I was so annoyed yesterday when I tried to set up a new TV recording on our MythTV system and it failed with an error message on the server.
This meant that we couldn’t watch any of our recordings and had to resort to recording/watching Sky+, which mere mortals think is fantastic but which is like going back to the dark ages once you’re used to a more capable system like MythTV.
Starting to investigate the problem this morning showed that the system disk had errors and had been set to read-only. I knew that this meant that a full disk check would be started on the next reboot, so I decided I should ‘go for it’ and reboot the system.
The server is ‘headless’ (i.e. has no display or keyboard attached) and as I knew that the disk checking process may need some interaction I moved the server next to the TV, attached a display cable and keyboard, and turned on the power.
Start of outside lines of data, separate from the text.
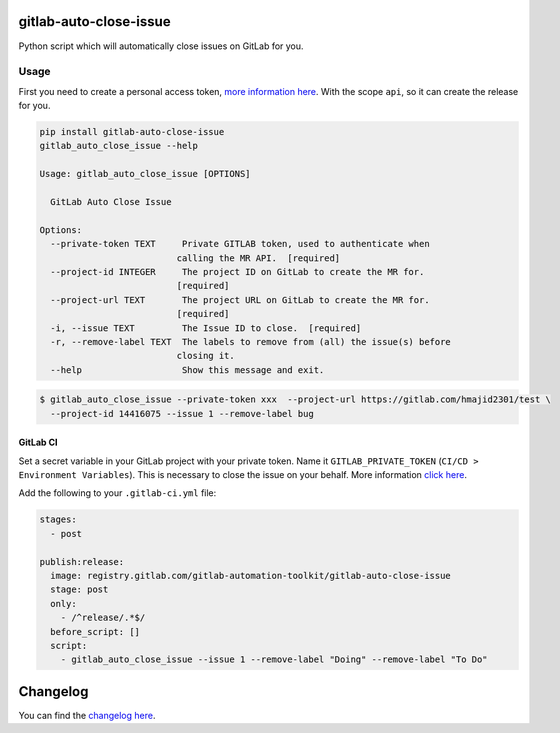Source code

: .. image:: https://gitlab.com/gitlab-automation-toolkit/gitlab-auto-close-issue/badges/master/pipeline.svg
   :target: https://gitlab.com/gitlab-automation-toolkit/gitlab-auto-close-issue
   :alt: Pipeline Status

.. image:: https://img.shields.io/pypi/l/gitlab-auto-close-issue.svg
   :target: https://pypi.org/project/gitlab-auto-close-issue/
   :alt: PyPI Project License

.. image:: https://img.shields.io/pypi/v/gitlab-auto-close-issue.svg
   :target: https://pypi.org/project/gitlab-auto-close-issue/
   :alt: PyPI Project Version

.. image:: https://readthedocs.org/projects/gitlab-auto-close-issue/badge/?version=latest
   :target: https://gitlab-auto-close-issue.readthedocs.io/en/latest/?badge=latest
   :alt: Documentation Status

gitlab-auto-close-issue
=======================

Python script which will automatically close issues on GitLab for you.

Usage
-----

First you need to create a personal access token, `more information here
<https://docs.gitlab.com/ee/user/profile/personal_access_tokens.html>`_. With the scope ``api``, so it can create the release for you.

.. code-block:: bash

  pip install gitlab-auto-close-issue
  gitlab_auto_close_issue --help

  Usage: gitlab_auto_close_issue [OPTIONS]

    GitLab Auto Close Issue

  Options:
    --private-token TEXT     Private GITLAB token, used to authenticate when
                            calling the MR API.  [required]
    --project-id INTEGER     The project ID on GitLab to create the MR for.
                            [required]
    --project-url TEXT       The project URL on GitLab to create the MR for.
                            [required]
    -i, --issue TEXT         The Issue ID to close.  [required]
    -r, --remove-label TEXT  The labels to remove from (all) the issue(s) before
                            closing it.
    --help                   Show this message and exit.

.. code-block:: bash

    $ gitlab_auto_close_issue --private-token xxx  --project-url https://gitlab.com/hmajid2301/test \
      --project-id 14416075 --issue 1 --remove-label bug

GitLab CI
*********

Set a secret variable in your GitLab project with your private token. Name it ``GITLAB_PRIVATE_TOKEN`` (``CI/CD > Environment Variables``).
This is necessary to close the issue on your behalf.
More information `click here <https://docs.gitlab.com/ee/user/profile/personal_access_tokens.html>`_.

Add the following to your ``.gitlab-ci.yml`` file:

.. code-block:: yaml

  stages:
    - post

  publish:release:
    image: registry.gitlab.com/gitlab-automation-toolkit/gitlab-auto-close-issue
    stage: post
    only:
      - /^release/.*$/
    before_script: []
    script:
      - gitlab_auto_close_issue --issue 1 --remove-label "Doing" --remove-label "To Do"

Changelog
=========

You can find the `changelog here <https://gitlab.com/gitlab-automation-toolkit/gitlab-auto-close-issue/blob/master/CHANGELOG.md>`_.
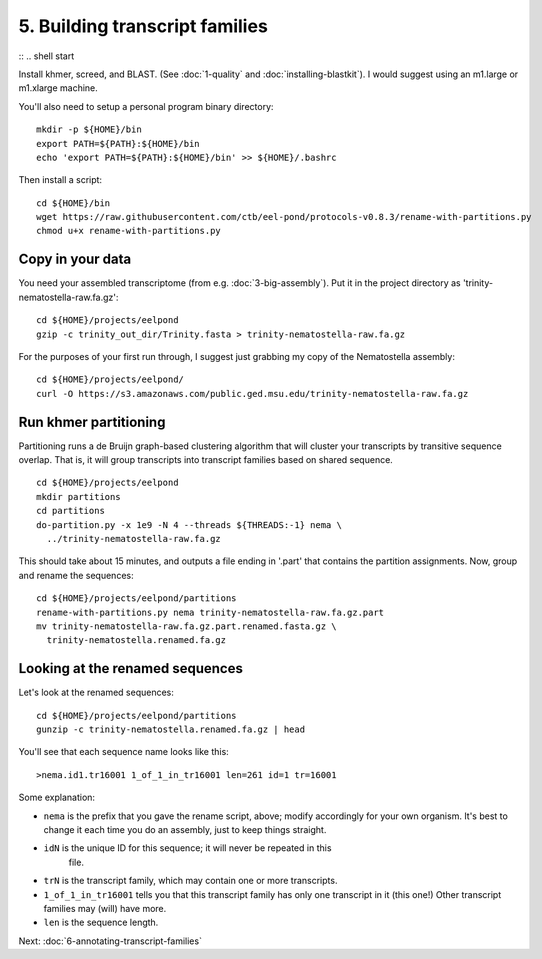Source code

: ===============================
5. Building transcript families
===============================

:: .. shell start

Install khmer, screed, and BLAST.  (See :doc:`1-quality` and
:doc:`installing-blastkit`).  I would suggest using an m1.large or
m1.xlarge machine.

.. ::

   set -x
   set -e
   echo 5-building-transcript-families install `date` >> ${HOME}/times.out

You'll also need to setup a personal program binary directory::

   mkdir -p ${HOME}/bin
   export PATH=${PATH}:${HOME}/bin
   echo 'export PATH=${PATH}:${HOME}/bin' >> ${HOME}/.bashrc

Then install a script::

   cd ${HOME}/bin
   wget https://raw.githubusercontent.com/ctb/eel-pond/protocols-v0.8.3/rename-with-partitions.py
   chmod u+x rename-with-partitions.py

Copy in your data
=================

You need your assembled transcriptome (from
e.g. :doc:`3-big-assembly`).  Put it in the project directory as 
'trinity-nematostella-raw.fa.gz'::

   cd ${HOME}/projects/eelpond
   gzip -c trinity_out_dir/Trinity.fasta > trinity-nematostella-raw.fa.gz

For the purposes of your first run through, I suggest just grabbing my copy
of the Nematostella assembly::

   cd ${HOME}/projects/eelpond/
   curl -O https://s3.amazonaws.com/public.ged.msu.edu/trinity-nematostella-raw.fa.gz

Run khmer partitioning
======================

.. ::

   echo 5-building-transcript-families partition `date` >> ${HOME}/times.out

Partitioning runs a de Bruijn graph-based clustering algorithm that will
cluster your transcripts by transitive sequence overlap.  That is, it will
group transcripts into transcript families based on shared sequence. ::

   cd ${HOME}/projects/eelpond
   mkdir partitions
   cd partitions
   do-partition.py -x 1e9 -N 4 --threads ${THREADS:-1} nema \
     ../trinity-nematostella-raw.fa.gz

.. ::

   echo 5-building-transcript-families rename `date` >> ${HOME}/times.out

This should take about 15 minutes, and outputs a file ending in '.part'
that contains the partition assignments.  Now, group and rename the
sequences::

   cd ${HOME}/projects/eelpond/partitions
   rename-with-partitions.py nema trinity-nematostella-raw.fa.gz.part
   mv trinity-nematostella-raw.fa.gz.part.renamed.fasta.gz \
     trinity-nematostella.renamed.fa.gz

Looking at the renamed sequences
================================

Let's look at the renamed sequences::

   cd ${HOME}/projects/eelpond/partitions
   gunzip -c trinity-nematostella.renamed.fa.gz | head

You'll see that each sequence name looks like this::

   >nema.id1.tr16001 1_of_1_in_tr16001 len=261 id=1 tr=16001

Some explanation:

* ``nema`` is the prefix that you gave the rename script, above; modify
  accordingly for your own organism.  It's best to change it each time
  you do an assembly, just to keep things straight.

* ``idN`` is the unique ID for this sequence; it will never be repeated in this
   file.

* ``trN`` is the transcript family, which may contain one or more transcripts.

* ``1_of_1_in_tr16001`` tells you that this transcript family has only
  one transcript in it (this one!) Other transcript families may
  (will) have more.

* ``len`` is the sequence length.

.. ::

   echo 5-building-transcript-families DONE `date` >> ${HOME}/times.out

.. shell stop

Next: :doc:`6-annotating-transcript-families`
The normal ‘Disk check in progress – please wait‘ screen was soon replaced by ‘Serious errors have been detected while checking the disk – Ignore, Skip or Manual recovery‘ – Oh ****!!
I thought I’d go for manual recovery and run ‘fsck’ manually; that way I should see what the serious errors were. At this point I came across something that I’d not seen before: the output looked like this:
Pass 1: Checking inodes, blocks, and sizes ... Illegal block #9 (463536155) in inode 14109880. CLEARED. Illegal block #11 (1275199487) in inode 14109880. CLEARED. Error storing directory block information (inode=14109880, block=0, num=471166008): Memory allocation failed
Erm, what? Memory Allocation Failed?
After some googling I found a mailing list post from back in 2014 saying that in some instances the disk checking progam ‘e2fsck’ itself can be caused to crash by a particular pattern of corrupt data and suggesting a ‘hack’ to overwrite the specific corrupt data that is causing the crash.
In this instance the command:
debugfs -w -R "clri <14109880>" /dev/sda1
‘zaps’ the contents of the offending inode, overwriting the corruption that was causing e2fsck to try to allocate too much memory, and then fail.
Once I had run this command, then checked the file system again, the remaining errors were fixed and the system then booted normally. Phew!
The MythTV system is so much more capable that Sky+ that once you’re used to it it’s really hard to go back to something so much more basic and primitive.
Hopefully the disk corruption was a ‘one off’ caused by a power glitch and the system is now back to its usual reliability.